In the last weeks, we took a detailed look at internal vehicle sensors, as well as external vehicle sensors. Today, let’s look at how we’re extending beyond data points to better see the world, and make it safer.
The old phrase, “you can’t see the forest for the trees” is a poetic way of reminding someone that they’re focusing so much on details that they’ve forgotten to consider things as a whole.
The technologies that are being developed today are fascinating. Sensors continually grow more powerful, while their relative size and expense grow smaller. That said, it’s easy to overlook the bigger picture created when machine learning interprets what those sensors detect. In reality, that picture is what we’ve been talking about all along.
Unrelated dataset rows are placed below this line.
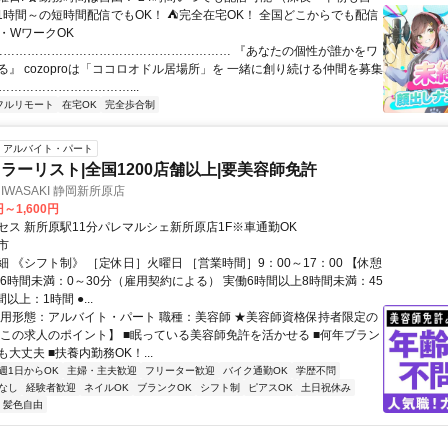
日1時間～の短時間配信でもOK！ ⛺完全在宅OK！ 全国どこからでも配信
業・WワークOK
 …………………………………………………… 『あなたの個性が誰かをワ
る』 cozoproは「ココロオドル居場所」を 一緒に創り続ける仲間を募集
……………………………...
フルリモート
在宅OK
完全歩合制
アルバイト・パート
ラーリスト|全国1200店舗以上|要美容師免許
O IWASAKI 静岡新所原店
円～1,600円
セス 新所原駅11分パレマルシェ新所原店1F※車通勤OK
市
 《シフト制》 ［定休日］火曜日 ［営業時間］9：00～17：00 【休憩
働6時間未満：0～30分（雇用契約による） 実働6時間以上8時間未満：45
以上：1時間 ●...
雇用形態：アルバイト・パート 職種：美容師 ★美容師資格保持者限定の
【この求人のポイント】 ■眠っている美容師免許を活かせる ■何年ブラン
大丈夫 ■扶養内勤務OK！...
週1日からOK
主婦・主夫歓迎
フリーター歓迎
バイク通勤OK
学歴不問
なし
経験者歓迎
ネイルOK
ブランクOK
シフト制
ピアスOK
土日祝休み
・髪色自由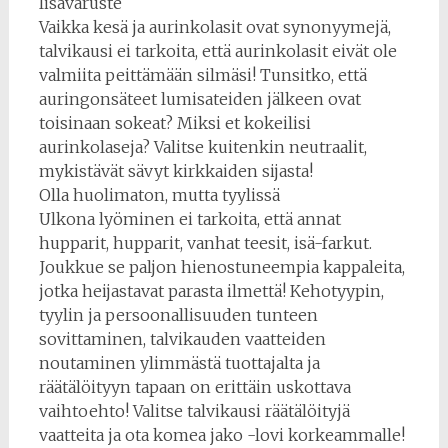
lisävaruste
Vaikka kesä ja aurinkolasit ovat synonyymejä,
talvikausi ei tarkoita, että aurinkolasit eivät ole
valmiita peittämään silmäsi! Tunsitko, että
auringonsäteet lumisateiden jälkeen ovat
toisinaan sokeat? Miksi et kokeilisi
aurinkolaseja? Valitse kuitenkin neutraalit,
mykistävät sävyt kirkkaiden sijasta!
Olla huolimaton, mutta tyylissä
Ulkona lyöminen ei tarkoita, että annat
hupparit, hupparit, vanhat teesit, isä-farkut.
Joukkue se paljon hienostuneempia kappaleita,
jotka heijastavat parasta ilmettä! Kehotyypin,
tyylin ja persoonallisuuden tunteen
sovittaminen, talvikauden vaatteiden
noutaminen ylimmästä tuottajalta ja
räätälöityyn tapaan on erittäin uskottava
vaihtoehto! Valitse talvikausi räätälöityjä
vaatteita ja ota komea jako -lovi korkeammalle!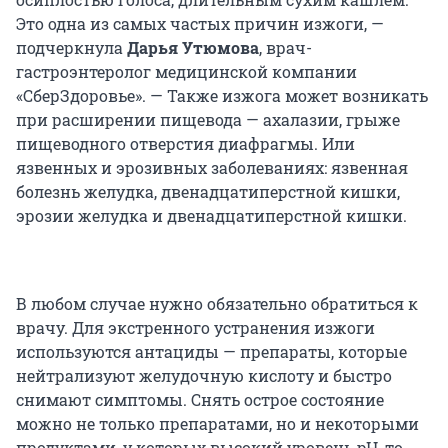
Это одна из самых частых причин изжоги, —
подчеркнула
Дарья Утюмова
, врач-
гастроэнтеролог медицинской компании
«СберЗдоровье». — Также изжога может возникать
при расширении пищевода — ахалазии, грыже
пищеводного отверстия диафрагмы. Или
язвенных и эрозивных заболеваниях: язвенная
болезнь желудка, двенадцатиперстной кишки,
эрозии желудка и двенадцатиперстной кишки.
В любом случае нужно обязательно обратиться к
врачу. Для экстренного устранения изжоги
используются антациды — препараты, которые
нейтрализуют желудочную кислоту и быстро
снимают симптомы. Снять острое состояние
можно не только препаратами, но и некоторыми
продуктами, у которых высокий уровень pH, то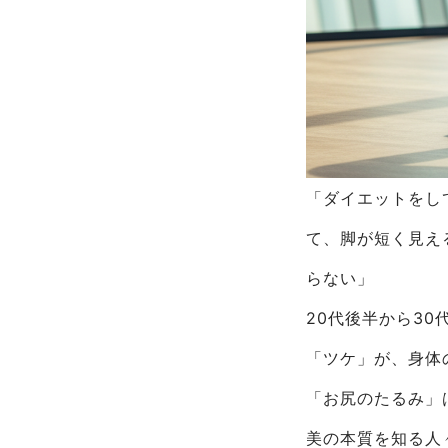
「ダイエットをし
て、脚が短く見え
らない」
20代後半から3
「ツケ」が、身体
「お尻のたるみ」
美の本質を知る人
A front-facing camera on your car might ‘see’ a pothole, but your car doesn’t innately know what that is, or how to react. To accurately tell a pothole from a manhole from a dark patch of road, all the sensor data has to be collected and analyzed. At that point, machine learning takes up all the data from your vehicle (and other vehicles), determines what the object in the road is, and takes appropriate action.
That said, teaching a machine to understand what an object is by sight is just a first step. The example of the pothole is a complex extension of the same machine learning process that enables a computer to identify a stop sign.
Using data collectively
So to return to the idea of this forest of data – even in the above example, we’re still looking at a single data point: the camera. To test that one data point, let’s add some others. Namely, at the same time as the camera detects what AI decides is a pothole, what are the other conditions in play?
Did the vehicle brakes suddenly engage? Did the steering column abruptly turn significantly in an otherwise straight lane? Did a wheel drop down unexpectedly, followed by a hard bump detected in the suspension?
If none of those things happened, could you be sure the AI correctly identified a pothole? That’s the sort of conditional checking that AI is made for, and gives a better report for the conditions of the road.
As a last example of collective data, let’s use multiple sensors to report something that a car’s sensors can’t see – and consider it from the data point of view.
Visualize a set of conditions as reported by a car’s sensors.
At a point in time, the vehicle reports that the traction control system engages, and then disengages a few moments later. Following that, the speed of the vehicle comes down by 10 km/h. The external temperature gauge of the vehicle reports two degrees Celsius. The windshield wipers are on. The vehicle’s location is on an overpass, and the vehicle cameras do not indicate anything unusual.
Now add that in a 15-minute period, 4 different vehicles provide a similar set of data points at the same location.
Have you put together that the vehicles found a patch of ice on a bridge? Yet, there isn’t a single sensor on the car made to detect ice on the road. Now, we’re starting to see the forest.
This approach to interpreting data is what’s behind many of the services we’re creating. It steps into the territory beyond looking at a collection of sensors, rather, using the whole vehicle as a sensor to determine the nature of the world around it.
Creating that picture of the world accurately makes for safer driver decisions and paves the way for autonomous features.